__MATERIAL FOR THE TASK__.
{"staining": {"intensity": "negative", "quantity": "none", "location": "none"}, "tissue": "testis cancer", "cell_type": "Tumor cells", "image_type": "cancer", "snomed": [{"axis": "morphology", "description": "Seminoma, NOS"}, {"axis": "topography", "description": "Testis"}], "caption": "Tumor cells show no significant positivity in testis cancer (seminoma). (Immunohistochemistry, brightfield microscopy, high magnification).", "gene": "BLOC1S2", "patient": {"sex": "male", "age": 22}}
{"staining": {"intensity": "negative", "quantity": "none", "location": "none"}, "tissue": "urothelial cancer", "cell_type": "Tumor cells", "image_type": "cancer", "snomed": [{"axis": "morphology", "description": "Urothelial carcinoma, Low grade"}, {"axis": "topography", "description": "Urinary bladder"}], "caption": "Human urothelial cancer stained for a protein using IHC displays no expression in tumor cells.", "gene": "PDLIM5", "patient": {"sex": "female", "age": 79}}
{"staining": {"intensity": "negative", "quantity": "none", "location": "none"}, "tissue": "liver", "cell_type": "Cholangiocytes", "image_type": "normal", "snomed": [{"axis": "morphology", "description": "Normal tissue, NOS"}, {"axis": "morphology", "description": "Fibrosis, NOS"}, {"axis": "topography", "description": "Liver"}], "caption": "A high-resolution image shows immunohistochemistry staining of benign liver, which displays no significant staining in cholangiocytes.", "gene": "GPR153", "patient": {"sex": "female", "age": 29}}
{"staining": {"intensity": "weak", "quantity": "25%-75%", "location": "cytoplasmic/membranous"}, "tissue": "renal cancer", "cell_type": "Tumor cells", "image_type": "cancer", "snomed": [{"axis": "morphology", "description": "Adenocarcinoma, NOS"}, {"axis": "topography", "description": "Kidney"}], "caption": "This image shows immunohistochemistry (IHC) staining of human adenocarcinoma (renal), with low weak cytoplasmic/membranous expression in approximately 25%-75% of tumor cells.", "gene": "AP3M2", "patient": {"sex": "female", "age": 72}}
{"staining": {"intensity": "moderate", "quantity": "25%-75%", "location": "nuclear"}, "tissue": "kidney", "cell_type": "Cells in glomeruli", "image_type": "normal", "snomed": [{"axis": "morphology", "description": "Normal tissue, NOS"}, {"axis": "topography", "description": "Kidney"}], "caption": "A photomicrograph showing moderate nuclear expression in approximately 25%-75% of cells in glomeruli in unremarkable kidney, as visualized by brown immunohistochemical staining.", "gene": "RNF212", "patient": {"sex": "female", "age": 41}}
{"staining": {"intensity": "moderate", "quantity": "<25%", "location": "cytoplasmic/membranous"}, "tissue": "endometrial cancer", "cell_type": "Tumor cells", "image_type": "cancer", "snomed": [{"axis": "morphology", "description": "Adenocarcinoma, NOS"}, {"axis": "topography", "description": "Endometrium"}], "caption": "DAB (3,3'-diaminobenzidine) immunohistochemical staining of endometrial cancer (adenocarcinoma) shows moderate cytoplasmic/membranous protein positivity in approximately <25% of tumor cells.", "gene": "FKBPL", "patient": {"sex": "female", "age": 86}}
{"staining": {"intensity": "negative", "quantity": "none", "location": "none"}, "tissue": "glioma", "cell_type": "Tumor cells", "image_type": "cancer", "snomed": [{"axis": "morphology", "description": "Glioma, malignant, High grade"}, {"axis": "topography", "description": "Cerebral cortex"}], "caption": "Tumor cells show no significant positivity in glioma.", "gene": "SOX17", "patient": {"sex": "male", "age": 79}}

__WORK ORDER__. Please print the lines from the start of the records up to and including the line with "urothelial cancer stained", copying each one exactly and leaving out the rest.

__TASK RESPONSE__.
{"staining": {"intensity": "negative", "quantity": "none", "location": "none"}, "tissue": "testis cancer", "cell_type": "Tumor cells", "image_type": "cancer", "snomed": [{"axis": "morphology", "description": "Seminoma, NOS"}, {"axis": "topography", "description": "Testis"}], "caption": "Tumor cells show no significant positivity in testis cancer (seminoma). (Immunohistochemistry, brightfield microscopy, high magnification).", "gene": "BLOC1S2", "patient": {"sex": "male", "age": 22}}
{"staining": {"intensity": "negative", "quantity": "none", "location": "none"}, "tissue": "urothelial cancer", "cell_type": "Tumor cells", "image_type": "cancer", "snomed": [{"axis": "morphology", "description": "Urothelial carcinoma, Low grade"}, {"axis": "topography", "description": "Urinary bladder"}], "caption": "Human urothelial cancer stained for a protein using IHC displays no expression in tumor cells.", "gene": "PDLIM5", "patient": {"sex": "female", "age": 79}}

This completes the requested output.